I'm probably not the first guy to come up with this and more, so I wondered (while waiting for the NyQuil to kick in) why only the random independant theaters ever do anything that attempts to re-inject the positive back into an experience that can only be defined (generously) as craptacular. It occurred to me that, in all likelihood, the Standard Corporate Theaters (SCTs), such as the ones I patronized this weekend, were capable of the same ideas, but were probably stuck in a rut looking at the wrong things to see real results. My suspicion is that the SCTs rely on a multiplier of concession sales, tickets sold per movie showing, and advertising income to determine revenue. Asking a customer six times if he would like a combo is a good thing, because a test of such would demonstrate an immediate X% lift in concession sales. Any cost (e.g., a bad taste in the mouth for most patrons) wouldn't hit the bottom line until long-after it could be attributable to ComboMania. Now contrast this to a theater owner who gets permission to run a more disruptive (in a good way) free-popcorn test- the test is almost always doomed to failure, since, quite obviously, concession sales will deteriorate significantly in the short term if you are giving away free product, and any positive impact from word of mouth will take many weeks to cultivate. If the SCTs never take a step back and let a deeper change happen, I think we can expect little in the way of real improvement (and, most likely, combo offers in the bathrooms).

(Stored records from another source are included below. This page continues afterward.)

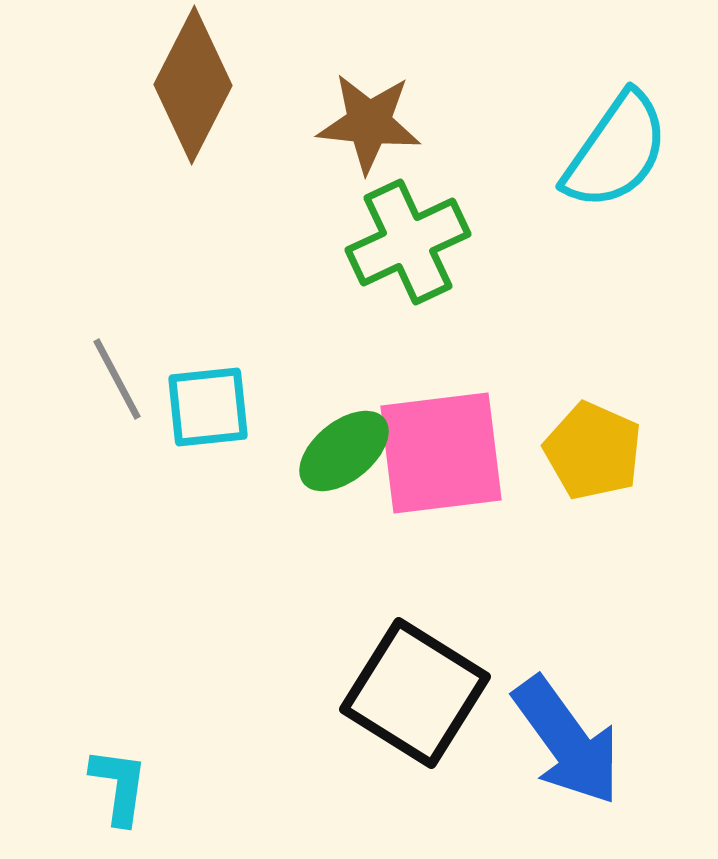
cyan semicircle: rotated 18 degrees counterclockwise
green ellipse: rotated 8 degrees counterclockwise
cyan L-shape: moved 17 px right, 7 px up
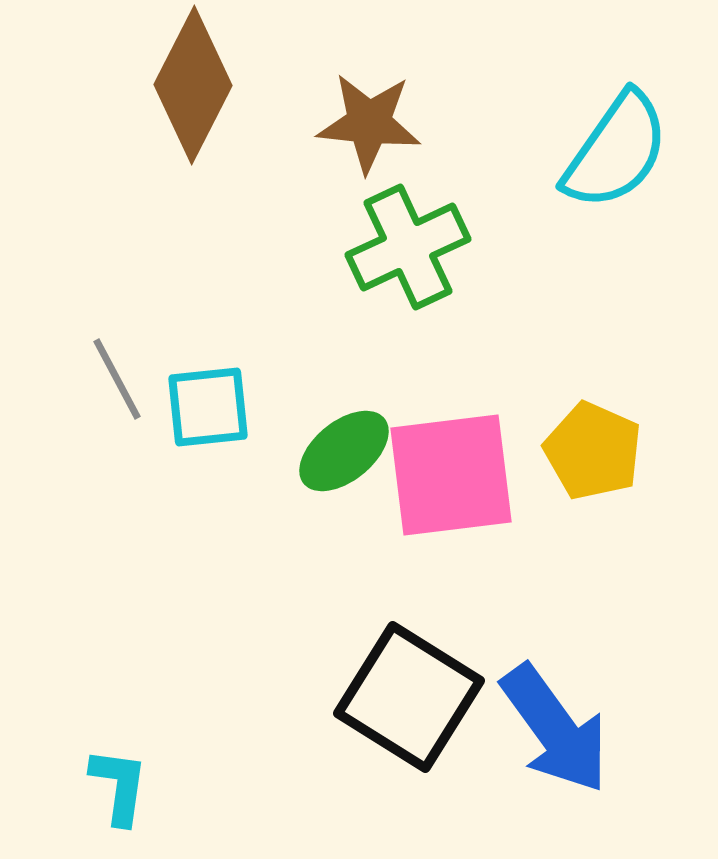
green cross: moved 5 px down
pink square: moved 10 px right, 22 px down
black square: moved 6 px left, 4 px down
blue arrow: moved 12 px left, 12 px up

Maybe in addition to measuring a radical new idea on the same success metrics, the SCTs could learn something by finding new things to measure, like relative customer satisfaction, propensity to return, etc. When you are looking to fundamentally disrupt the way your business operates, new measurements are generally a necessity. You never want to abandon the bread-and-butter metrics of your business, but it is unfair to hold tests that seek to go beyond the normal parameters of the business model to only those measurements collected for the old business model.